Rest assured, almost every issue can be improved if not completely corrected. It’s a matter of making an effort, having a little patience and using the right training methods. A good starting place is to ask yourself what sort of relationship you want with your dog. Do you want to be his trusted friend? If yes, then avoid harsh training and painful tools. Go with positive reinforcement, which teaches the dog that things you ask for are worth doing, and that you can be trusted.
Next, ask yourself what your expectation of “better behavior” looks like. Be exact. Can you picture the behavior? If not, you’ll have a hard time teaching it to your dog. Knowing what you’re looking for will reduce frustration for you and your buddy and speed the training. If the behavior you want has more than one step, break your training into small steps, and work on them one at a time. Avoid trying to do too much in one lesson. Rome wasn’t built in a day! Don’t ask your dog to learn a complicated skill in one lesson. Take your time with training, and always end every session on an up note.
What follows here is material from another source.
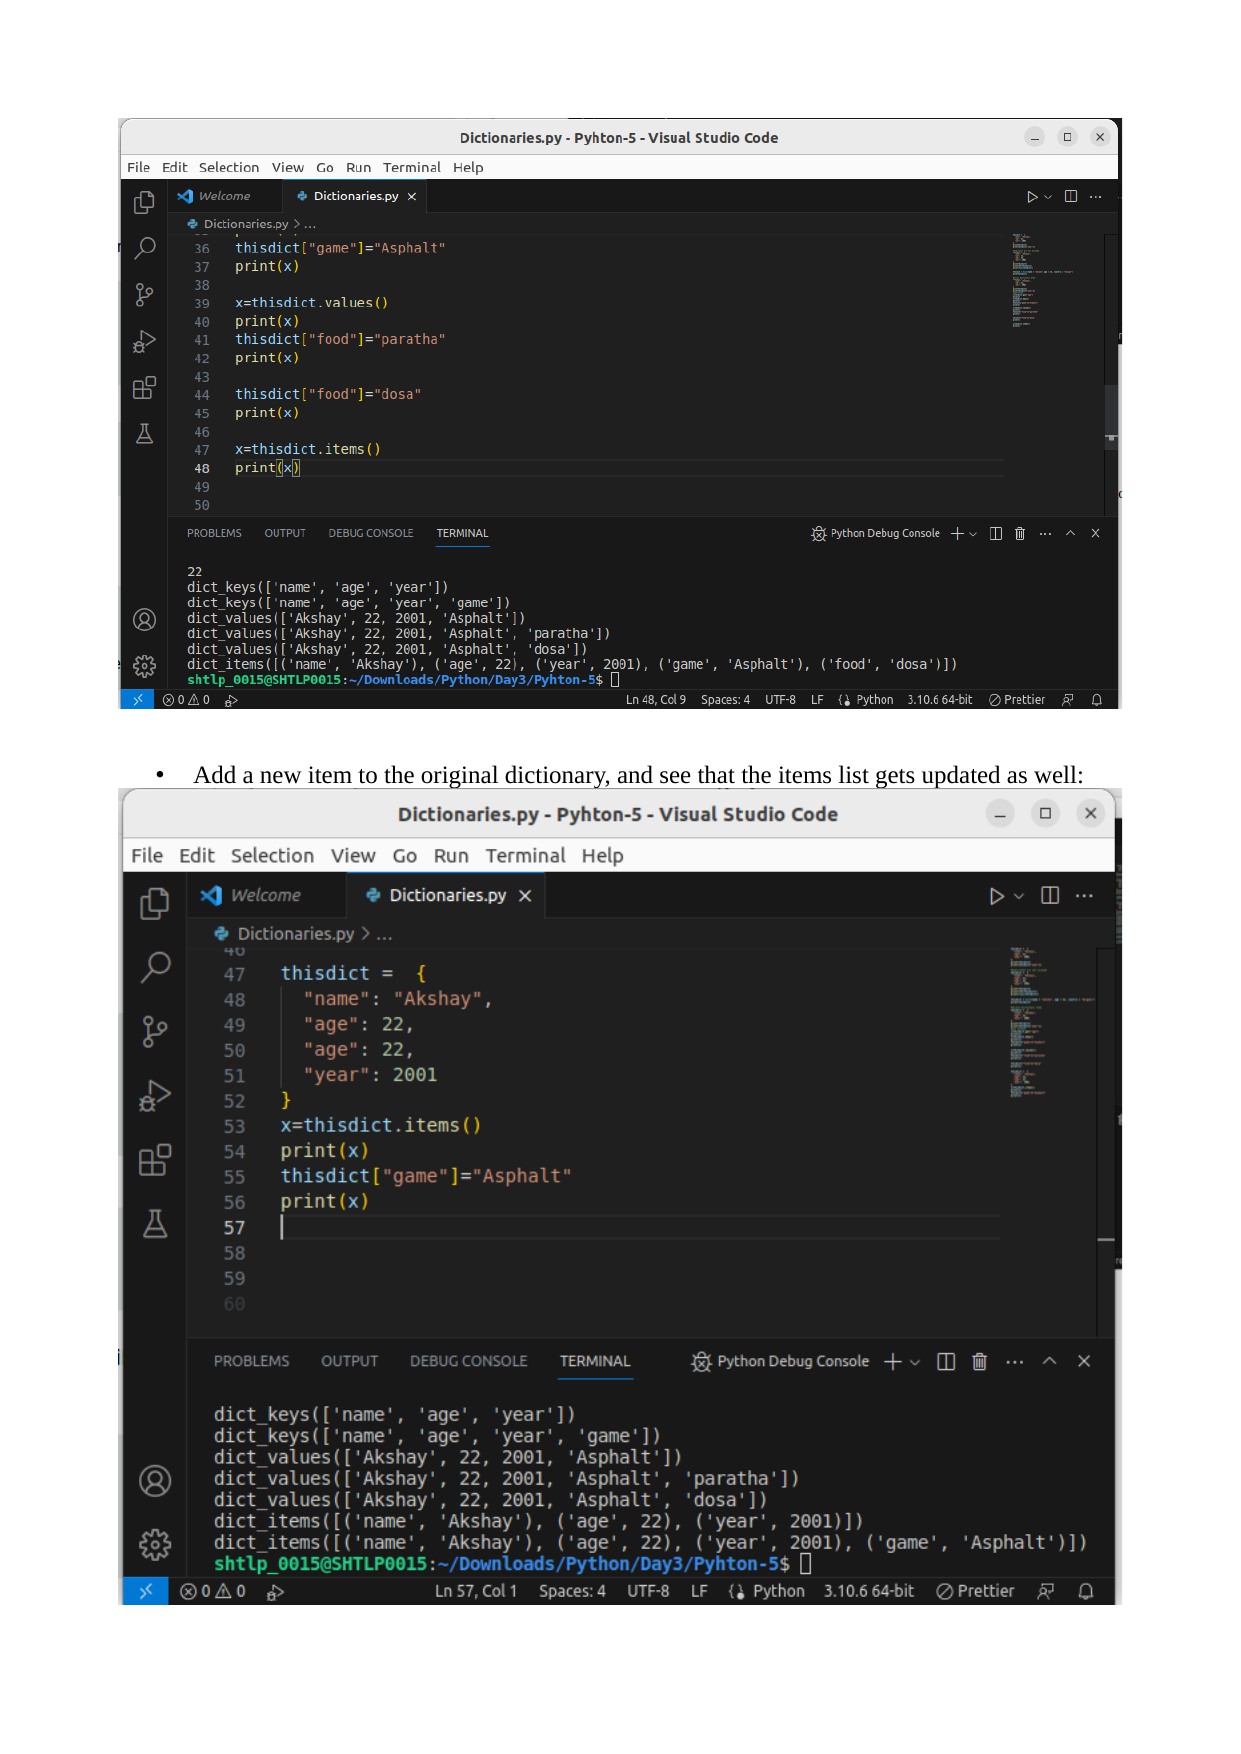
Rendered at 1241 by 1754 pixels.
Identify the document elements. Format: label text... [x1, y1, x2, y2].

picture [118, 118, 1123, 709]
picture [118, 788, 1123, 1605]
list Add a new item to the original dictionary, and see that the items list gets updated as well: [156, 760, 1122, 788]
Last, remember that it’s unrealistic to expect your dog to be a “Disney dog” – loyal, handsome, quiet, friendly, protective, gentle, AND a mind reader. Set fair and reasonable goals. My goal for my own dogs is to have enough manners that everyone can enjoy them. I want them to be generally calm and friendly (when they don’t feel threatened), to give me their attention when I ask for it, to come when called and to be mostly quiet when in the house. I also love for them to know a few clever tricks, but those are mostly for fun. And fun they are, because training time together is wonderful for all of us.